In my presentation, I talked about slowing down and getting students to slow down both mentally and physically because their just coming to class, rushed with a million things on their minds. Physically slowing down to be in a space where they are open to learn and are also open to have conversations, sometimes difficult conversations. I think another part of slowing down includes really examining things. To critically examine the messages we’re making, the products we’re making, how people interact with them and examining who is not interacting with them. I’ve also begun to do a lot more work in recent years with community engaged learning. Not necessarily from a service standpoint, like ‘I’m going to help you with your brochure’, but wanting to engage and collaborate with communities and have discussions which lend themselves to conversations about becoming aware of one’s own privilege and examining who has voice and who doesn’t have voice, or who has agency and who doesn’t have agency. In a lot of ways those are big conversations, not necessarily Photoshop tutorials.

How do you continue to grow as a design educator? Are there things that you feel  you have to do?

I feel I continue to grow because I continue to ask these same questions myself. I am continuing to become aware of my own biases and my own preconceived notions in whatever circle I’m in or however I’m working. I think that’s one of the things that really attracted me to academia, the fact that you never stop learning or that you shouldn’t ever stop learning. I’m always interested in pushing these conversations further and also having these conversations in different kinds of spaces. I do a lot of work in sustainability, and have conversations with policy makers or people who work in climate activism who aren’t normally talking to designers. I also keep questioning and investigating what I’m teaching. I also have two small children, and they continue to make me grow. I think I also respond to not just my own kids, but the students too, I think about how their lives have changed drastically in the past 10 years. In terms of what’s going on in the world, I want to be aware of where my students at and what they’re coming to the classroom with.

What are your top three books or resources,  specifically books, but you might recommend to a new educator or, or something that you’re reading right now or I don’t know ones that even if it’s  of your library, what might you recommend?

I have lots of different answers!  It all depends. Of course, I’d recommend my textbook, The Routledge Handbook of Sustainable Design which is about sustainable design from a systems perspective.  However, in recent years I have been trying to push back against books because I feel a lot of what has been frequently published in the past, has been a lot of the same voices and I’m actively trying to find different voices that aren’t always in books. It tends to give my students lots of articles from all sorts of sources that I think offer new, fresh voices who don’t have the privilege of a publisher, or are putting our information faster than a publisher can. Right now, I’ve been reading about future casting and far out thinking on how we can change paradigms or design for mass cultural change, which is needed.
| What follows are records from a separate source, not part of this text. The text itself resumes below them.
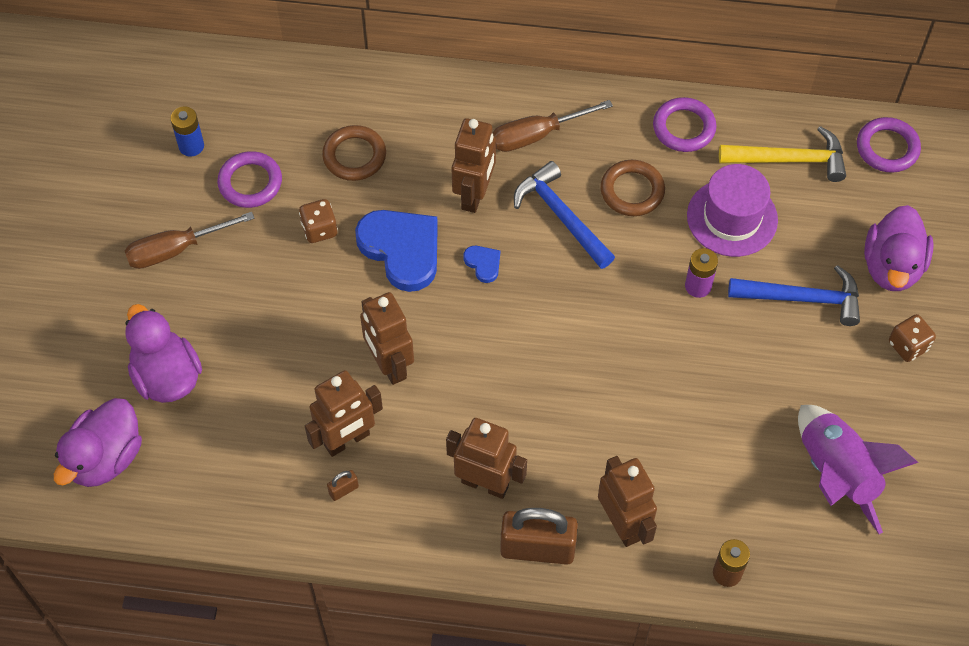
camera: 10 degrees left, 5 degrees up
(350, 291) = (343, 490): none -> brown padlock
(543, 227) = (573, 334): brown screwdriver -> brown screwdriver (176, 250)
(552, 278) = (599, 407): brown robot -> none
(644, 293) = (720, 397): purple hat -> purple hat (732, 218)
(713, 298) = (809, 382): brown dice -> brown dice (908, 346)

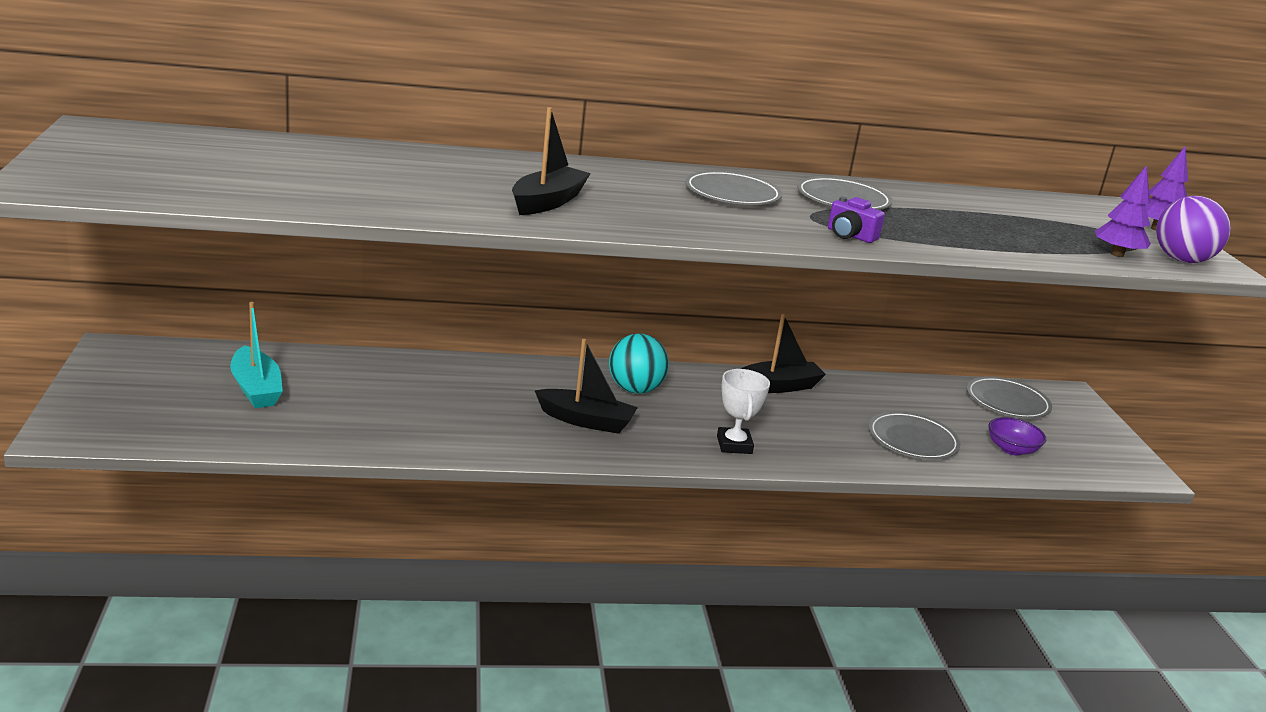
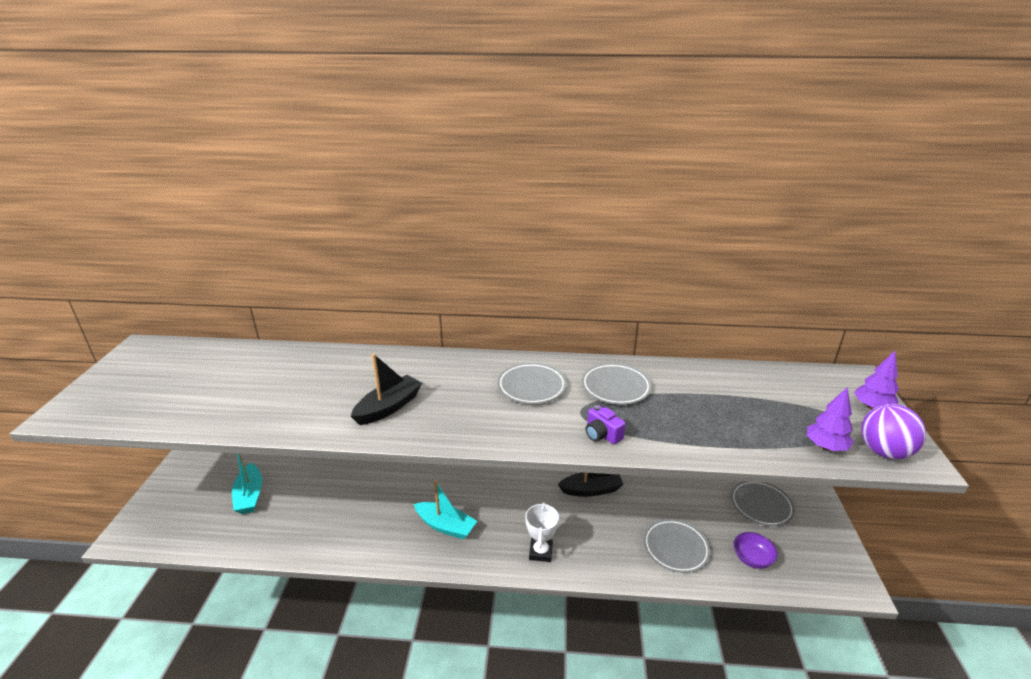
camera: 15 degrees right, 5 degrees up
(586, 421) = (445, 526): black boat -> turquoise boat
(635, 389) = (489, 494): turquoise ball -> none

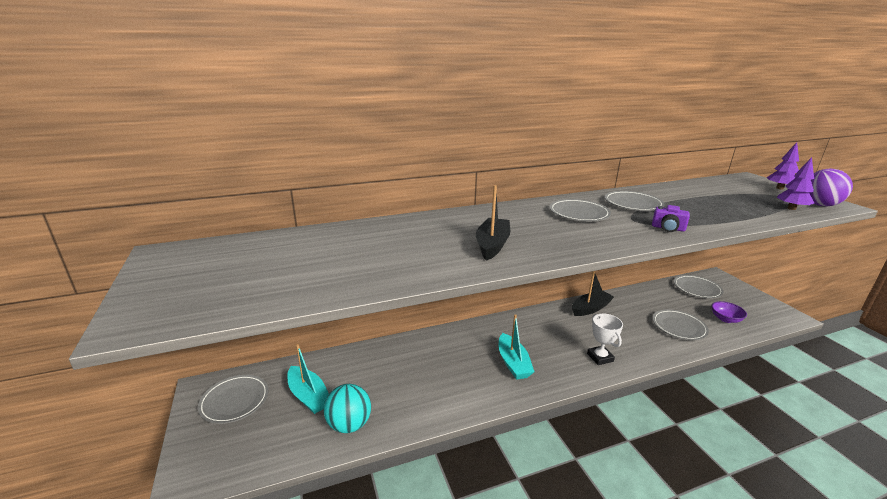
camera: 25 degrees left, 5 degrees down
(197, 480) = (235, 401): none -> grey plate
(258, 534) = (349, 424): none -> turquoise ball
(445, 526) = (513, 363): turquoise boat -> turquoise boat turned 75 degrees clockwise

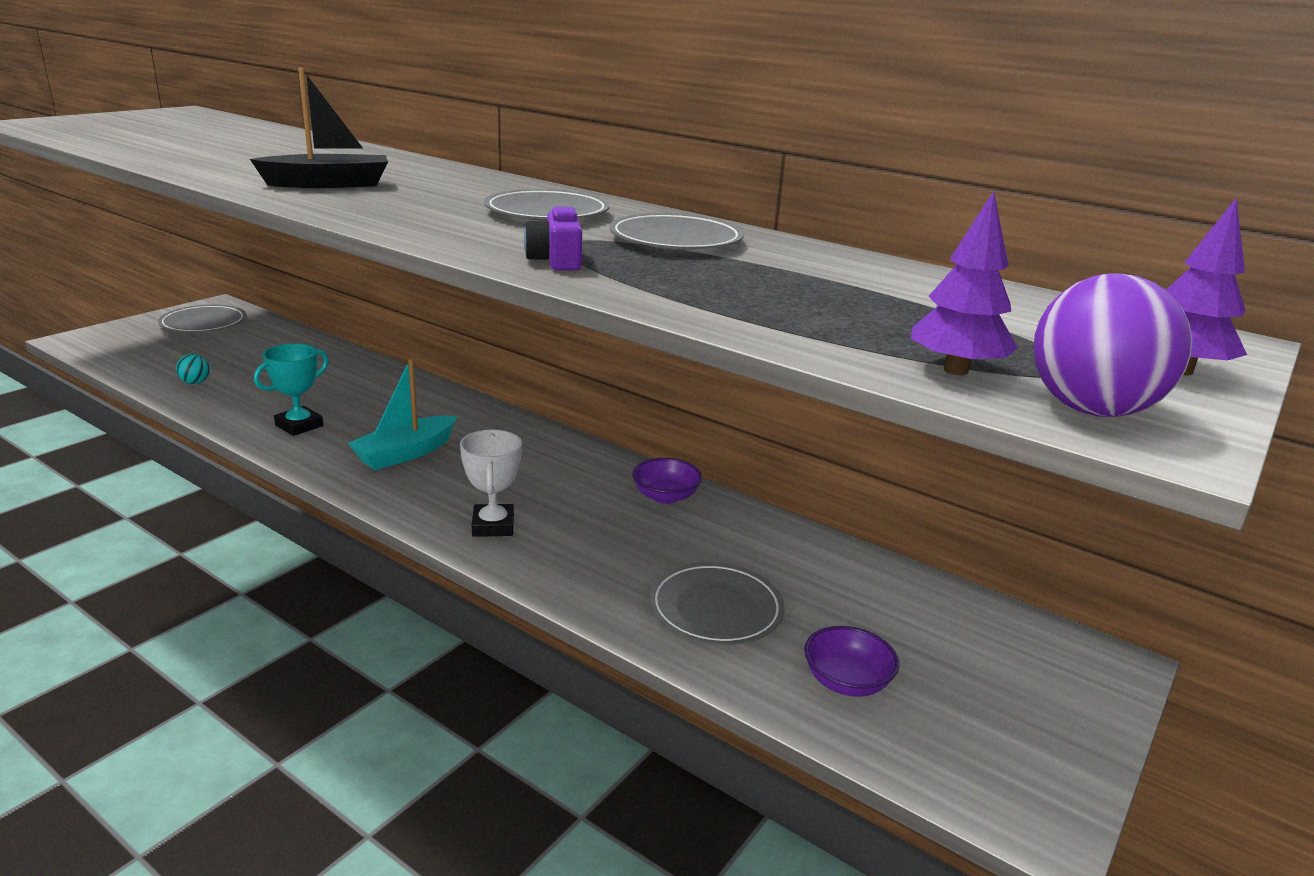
camera: 55 degrees right, 0 degrees up
(308, 396) = (234, 351): turquoise boat -> none
(349, 424) = (195, 382): turquoise ball -> turquoise ball, size x0.49
(454, 392) = (299, 426): none -> turquoise trophy
(590, 308) = (665, 496): black boat -> purple bowl
(600, 357) = (493, 526): white trophy -> white trophy turned 45 degrees counterclockwise
(697, 289) = (963, 629): grey plate -> none

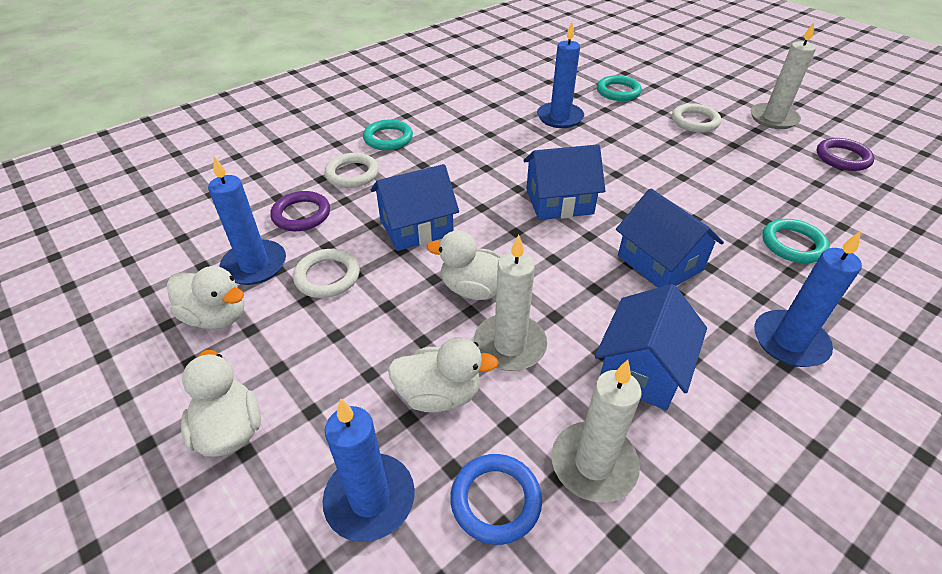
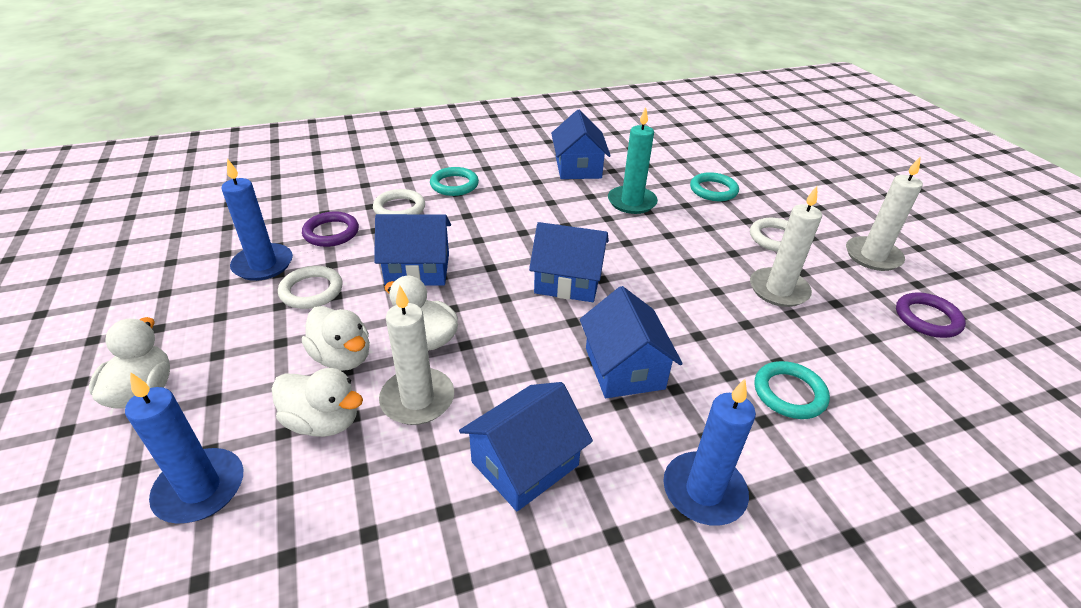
camera: 20 degrees right, 5 degrees down
(216, 317) = (203, 298): white duck -> white duck (342, 357)
(490, 96) = (578, 167): none -> blue house
(495, 500) = (297, 532): blue ring -> none
(560, 117) = (631, 202): blue candle -> turquoise candle
(593, 464) = (408, 534): white candle -> white candle (778, 290)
Rachel Beth Egenhoefer is a design professor, artist and writer, whose work integrates technology, craft and design. Her current research focus is on sustainability and systems thinking as related to behavior change. Egenhoefer is currently the Chair of the Department of Art + Architecture, Program Director of the Design Program, and an Associate Professor in Design at the University of San Francisco, where she has taught since 2009. She teaches a variety of courses including Design Activism Community Engaged Learning, Sustainable Systems for Design, Thesis Projects, and others. Egenhoefer is the editor of the Routledge Handbook of Sustainable Design (2017), an anthology of research which frames sustainable design in the context of systems thinking, ethics and values, global impact and behavior change. She lives with her husband, two daughters and a dachshund in Oakland, CA.

This interview was led by AIGA DEC Steering Committee member Kelly Walters, Assistant Professor of Communication Design at Parsons School of Design, The New School. The text was transcribed by Graham McClanahan and edited by Kelly Walters.